### WHAT YOU NEED TO DO
Please gather all lines in the items below that contain the word "every", copying each one in full.

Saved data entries
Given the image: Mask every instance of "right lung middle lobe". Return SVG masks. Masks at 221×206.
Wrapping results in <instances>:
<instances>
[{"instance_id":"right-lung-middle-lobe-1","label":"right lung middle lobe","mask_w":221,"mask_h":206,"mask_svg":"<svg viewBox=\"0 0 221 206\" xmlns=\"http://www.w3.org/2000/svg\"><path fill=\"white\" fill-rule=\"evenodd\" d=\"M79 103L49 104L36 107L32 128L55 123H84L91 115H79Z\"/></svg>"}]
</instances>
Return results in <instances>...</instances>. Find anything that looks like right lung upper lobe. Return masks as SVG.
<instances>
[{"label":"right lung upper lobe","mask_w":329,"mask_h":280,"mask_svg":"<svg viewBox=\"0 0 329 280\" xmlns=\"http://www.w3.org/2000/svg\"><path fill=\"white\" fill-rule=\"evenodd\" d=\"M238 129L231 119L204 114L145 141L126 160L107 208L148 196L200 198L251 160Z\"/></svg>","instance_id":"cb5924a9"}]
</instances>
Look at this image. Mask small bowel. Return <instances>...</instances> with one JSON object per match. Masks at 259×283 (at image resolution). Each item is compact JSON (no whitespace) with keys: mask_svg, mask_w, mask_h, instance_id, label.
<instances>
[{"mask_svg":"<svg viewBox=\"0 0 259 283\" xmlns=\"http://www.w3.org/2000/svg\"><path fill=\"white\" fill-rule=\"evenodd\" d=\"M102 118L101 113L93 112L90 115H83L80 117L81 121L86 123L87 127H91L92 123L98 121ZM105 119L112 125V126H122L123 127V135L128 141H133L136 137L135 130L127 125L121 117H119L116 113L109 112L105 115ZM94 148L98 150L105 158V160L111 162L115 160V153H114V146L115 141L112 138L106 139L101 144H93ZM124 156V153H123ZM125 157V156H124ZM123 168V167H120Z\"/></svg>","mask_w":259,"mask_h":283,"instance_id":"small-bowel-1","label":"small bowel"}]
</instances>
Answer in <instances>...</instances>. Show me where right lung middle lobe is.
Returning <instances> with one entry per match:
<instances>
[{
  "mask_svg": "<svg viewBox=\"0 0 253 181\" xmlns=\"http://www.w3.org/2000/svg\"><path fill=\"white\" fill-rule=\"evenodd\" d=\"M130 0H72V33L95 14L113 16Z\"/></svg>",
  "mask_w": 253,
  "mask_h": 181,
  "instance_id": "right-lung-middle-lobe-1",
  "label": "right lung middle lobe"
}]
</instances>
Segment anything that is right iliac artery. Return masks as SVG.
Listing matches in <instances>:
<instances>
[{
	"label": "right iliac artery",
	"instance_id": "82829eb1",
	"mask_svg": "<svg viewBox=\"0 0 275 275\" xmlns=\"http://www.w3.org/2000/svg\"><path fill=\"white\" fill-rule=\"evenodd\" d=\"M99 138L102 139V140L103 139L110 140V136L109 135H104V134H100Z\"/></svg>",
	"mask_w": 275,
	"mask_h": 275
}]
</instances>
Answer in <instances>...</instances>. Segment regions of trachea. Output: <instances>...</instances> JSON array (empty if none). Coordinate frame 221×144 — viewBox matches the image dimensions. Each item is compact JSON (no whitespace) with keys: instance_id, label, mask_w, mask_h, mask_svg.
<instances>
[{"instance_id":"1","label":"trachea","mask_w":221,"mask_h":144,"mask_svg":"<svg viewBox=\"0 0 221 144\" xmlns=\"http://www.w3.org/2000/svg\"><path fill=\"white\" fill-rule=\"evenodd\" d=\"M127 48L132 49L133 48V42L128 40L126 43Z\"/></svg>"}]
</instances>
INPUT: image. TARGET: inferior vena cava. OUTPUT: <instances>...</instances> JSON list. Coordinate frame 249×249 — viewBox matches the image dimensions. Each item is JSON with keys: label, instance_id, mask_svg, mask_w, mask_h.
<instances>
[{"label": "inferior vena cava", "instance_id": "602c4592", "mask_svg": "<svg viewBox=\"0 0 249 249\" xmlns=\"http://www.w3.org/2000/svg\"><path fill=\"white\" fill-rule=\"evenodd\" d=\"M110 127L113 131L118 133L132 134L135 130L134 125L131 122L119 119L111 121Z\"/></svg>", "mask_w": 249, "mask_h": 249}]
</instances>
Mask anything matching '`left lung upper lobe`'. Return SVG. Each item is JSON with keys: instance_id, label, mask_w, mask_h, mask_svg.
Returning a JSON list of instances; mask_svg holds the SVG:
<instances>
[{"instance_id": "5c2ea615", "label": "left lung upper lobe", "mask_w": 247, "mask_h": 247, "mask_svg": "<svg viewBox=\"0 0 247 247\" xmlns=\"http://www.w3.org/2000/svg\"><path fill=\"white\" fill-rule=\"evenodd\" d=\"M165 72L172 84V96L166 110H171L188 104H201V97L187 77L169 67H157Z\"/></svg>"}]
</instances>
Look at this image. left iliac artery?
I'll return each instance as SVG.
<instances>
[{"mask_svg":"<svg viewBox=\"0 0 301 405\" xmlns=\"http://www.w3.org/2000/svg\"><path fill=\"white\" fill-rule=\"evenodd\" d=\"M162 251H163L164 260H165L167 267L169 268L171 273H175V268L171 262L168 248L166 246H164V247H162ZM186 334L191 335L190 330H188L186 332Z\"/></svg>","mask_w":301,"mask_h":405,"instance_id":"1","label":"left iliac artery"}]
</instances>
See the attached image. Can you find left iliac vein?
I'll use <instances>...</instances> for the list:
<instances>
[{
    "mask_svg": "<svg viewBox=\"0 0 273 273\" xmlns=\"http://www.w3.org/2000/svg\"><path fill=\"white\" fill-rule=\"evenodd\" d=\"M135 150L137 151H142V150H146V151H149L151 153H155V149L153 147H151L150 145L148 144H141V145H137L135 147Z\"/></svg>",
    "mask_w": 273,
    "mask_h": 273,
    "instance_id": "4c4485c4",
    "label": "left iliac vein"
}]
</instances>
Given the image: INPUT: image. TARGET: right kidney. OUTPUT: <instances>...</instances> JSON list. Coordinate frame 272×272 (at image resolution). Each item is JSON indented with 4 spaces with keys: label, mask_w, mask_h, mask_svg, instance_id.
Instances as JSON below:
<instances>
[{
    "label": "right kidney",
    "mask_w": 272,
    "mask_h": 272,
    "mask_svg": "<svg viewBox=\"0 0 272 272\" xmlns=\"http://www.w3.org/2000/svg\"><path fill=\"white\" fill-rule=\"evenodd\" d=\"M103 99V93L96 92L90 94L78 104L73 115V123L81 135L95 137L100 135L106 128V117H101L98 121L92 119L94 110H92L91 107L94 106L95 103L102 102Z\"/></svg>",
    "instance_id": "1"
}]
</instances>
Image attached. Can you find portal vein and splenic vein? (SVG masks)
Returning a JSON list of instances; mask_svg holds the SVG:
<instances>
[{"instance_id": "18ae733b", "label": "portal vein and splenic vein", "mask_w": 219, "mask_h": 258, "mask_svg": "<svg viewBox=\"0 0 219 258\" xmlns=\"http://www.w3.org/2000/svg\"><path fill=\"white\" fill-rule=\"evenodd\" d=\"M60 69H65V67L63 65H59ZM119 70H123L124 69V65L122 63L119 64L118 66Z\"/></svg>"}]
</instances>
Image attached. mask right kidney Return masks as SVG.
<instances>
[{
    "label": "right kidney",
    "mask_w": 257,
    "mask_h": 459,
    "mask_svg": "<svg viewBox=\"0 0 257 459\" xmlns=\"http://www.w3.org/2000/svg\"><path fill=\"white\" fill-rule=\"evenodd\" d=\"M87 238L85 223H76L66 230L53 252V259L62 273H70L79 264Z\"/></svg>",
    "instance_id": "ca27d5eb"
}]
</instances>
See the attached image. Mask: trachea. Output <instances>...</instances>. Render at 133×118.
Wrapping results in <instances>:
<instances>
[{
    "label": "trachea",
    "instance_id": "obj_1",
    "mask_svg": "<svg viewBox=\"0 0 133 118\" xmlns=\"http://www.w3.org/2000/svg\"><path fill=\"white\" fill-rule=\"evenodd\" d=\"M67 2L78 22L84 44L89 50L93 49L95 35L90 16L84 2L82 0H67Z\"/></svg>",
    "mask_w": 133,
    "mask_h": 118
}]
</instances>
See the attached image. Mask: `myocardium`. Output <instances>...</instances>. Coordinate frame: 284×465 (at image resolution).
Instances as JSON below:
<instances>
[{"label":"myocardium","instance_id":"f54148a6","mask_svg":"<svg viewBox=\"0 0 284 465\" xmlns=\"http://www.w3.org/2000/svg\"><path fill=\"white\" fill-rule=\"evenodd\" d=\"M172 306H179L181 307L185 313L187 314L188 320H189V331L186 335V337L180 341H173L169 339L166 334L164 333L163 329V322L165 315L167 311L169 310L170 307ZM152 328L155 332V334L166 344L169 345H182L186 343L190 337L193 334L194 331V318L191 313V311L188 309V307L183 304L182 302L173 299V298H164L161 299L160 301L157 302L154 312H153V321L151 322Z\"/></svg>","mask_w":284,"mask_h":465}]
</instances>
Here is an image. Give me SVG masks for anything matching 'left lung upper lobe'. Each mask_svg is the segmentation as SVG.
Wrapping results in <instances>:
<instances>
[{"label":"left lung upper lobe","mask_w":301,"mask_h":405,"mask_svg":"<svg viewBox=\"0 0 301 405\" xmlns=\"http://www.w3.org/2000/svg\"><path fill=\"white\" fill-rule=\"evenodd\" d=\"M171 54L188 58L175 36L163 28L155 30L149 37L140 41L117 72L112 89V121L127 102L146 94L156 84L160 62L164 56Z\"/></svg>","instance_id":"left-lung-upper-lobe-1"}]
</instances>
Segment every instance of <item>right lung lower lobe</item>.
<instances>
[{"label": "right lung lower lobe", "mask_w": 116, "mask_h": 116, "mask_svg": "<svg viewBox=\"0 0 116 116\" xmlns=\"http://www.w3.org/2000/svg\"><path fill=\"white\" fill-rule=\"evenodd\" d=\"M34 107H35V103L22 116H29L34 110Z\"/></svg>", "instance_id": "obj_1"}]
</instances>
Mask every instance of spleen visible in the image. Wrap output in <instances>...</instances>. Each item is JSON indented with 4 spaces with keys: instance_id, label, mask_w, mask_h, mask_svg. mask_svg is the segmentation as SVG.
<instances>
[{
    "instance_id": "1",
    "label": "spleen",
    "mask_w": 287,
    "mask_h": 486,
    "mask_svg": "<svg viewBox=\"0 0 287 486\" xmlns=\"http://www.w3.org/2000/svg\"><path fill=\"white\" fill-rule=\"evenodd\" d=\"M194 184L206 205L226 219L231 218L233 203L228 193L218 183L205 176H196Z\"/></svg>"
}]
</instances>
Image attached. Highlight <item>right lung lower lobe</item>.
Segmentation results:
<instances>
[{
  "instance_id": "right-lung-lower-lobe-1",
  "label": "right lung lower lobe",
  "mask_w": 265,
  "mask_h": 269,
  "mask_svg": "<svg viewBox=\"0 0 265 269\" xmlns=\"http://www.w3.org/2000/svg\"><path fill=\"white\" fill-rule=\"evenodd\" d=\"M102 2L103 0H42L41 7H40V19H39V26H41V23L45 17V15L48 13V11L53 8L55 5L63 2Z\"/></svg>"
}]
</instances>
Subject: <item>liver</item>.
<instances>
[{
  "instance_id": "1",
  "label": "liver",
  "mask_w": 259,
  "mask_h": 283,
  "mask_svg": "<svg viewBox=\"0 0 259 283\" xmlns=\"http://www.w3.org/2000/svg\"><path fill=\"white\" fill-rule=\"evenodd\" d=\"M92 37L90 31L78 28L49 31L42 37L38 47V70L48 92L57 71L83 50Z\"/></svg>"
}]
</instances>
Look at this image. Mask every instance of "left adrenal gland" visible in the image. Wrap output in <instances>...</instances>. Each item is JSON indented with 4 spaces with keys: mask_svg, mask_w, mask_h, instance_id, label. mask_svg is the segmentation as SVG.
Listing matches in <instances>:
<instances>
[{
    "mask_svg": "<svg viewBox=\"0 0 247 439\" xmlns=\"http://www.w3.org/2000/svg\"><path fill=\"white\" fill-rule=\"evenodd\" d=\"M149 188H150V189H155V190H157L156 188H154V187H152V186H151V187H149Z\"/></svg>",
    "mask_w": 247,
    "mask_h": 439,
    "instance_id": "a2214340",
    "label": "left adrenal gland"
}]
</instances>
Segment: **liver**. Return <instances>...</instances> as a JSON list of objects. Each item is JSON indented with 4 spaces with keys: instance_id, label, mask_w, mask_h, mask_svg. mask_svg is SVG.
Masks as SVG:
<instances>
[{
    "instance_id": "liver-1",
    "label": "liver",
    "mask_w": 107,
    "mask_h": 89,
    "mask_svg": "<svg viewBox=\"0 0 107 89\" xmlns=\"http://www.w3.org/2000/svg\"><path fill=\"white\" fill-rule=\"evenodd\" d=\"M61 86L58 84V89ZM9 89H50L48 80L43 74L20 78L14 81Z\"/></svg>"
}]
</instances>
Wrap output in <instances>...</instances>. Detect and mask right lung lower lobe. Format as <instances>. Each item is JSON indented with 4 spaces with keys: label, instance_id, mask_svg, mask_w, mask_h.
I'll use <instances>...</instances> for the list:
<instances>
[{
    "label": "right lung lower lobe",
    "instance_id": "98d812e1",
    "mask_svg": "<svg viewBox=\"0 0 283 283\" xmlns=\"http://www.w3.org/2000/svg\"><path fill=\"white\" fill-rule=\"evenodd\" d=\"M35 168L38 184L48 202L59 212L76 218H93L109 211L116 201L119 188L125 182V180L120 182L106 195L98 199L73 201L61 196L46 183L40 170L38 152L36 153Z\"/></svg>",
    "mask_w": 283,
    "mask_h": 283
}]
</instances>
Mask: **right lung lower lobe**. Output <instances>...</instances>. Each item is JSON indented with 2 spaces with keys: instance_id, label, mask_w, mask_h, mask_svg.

### FINAL ANSWER
Given the image: Mask every instance of "right lung middle lobe". Return SVG masks. Masks at 221×206.
Segment every instance of <item>right lung lower lobe</item>.
Mask every instance of spleen visible in the image. Wrap output in <instances>...</instances>. Each item is JSON indented with 4 spaces with keys: instance_id, label, mask_w, mask_h, mask_svg. mask_svg is the segmentation as SVG.
Look at this image. Mask every instance of "left adrenal gland" visible in the image. Wrap output in <instances>...</instances>. Each item is JSON indented with 4 spaces with keys: mask_svg, mask_w, mask_h, instance_id, label. mask_svg is the segmentation as SVG.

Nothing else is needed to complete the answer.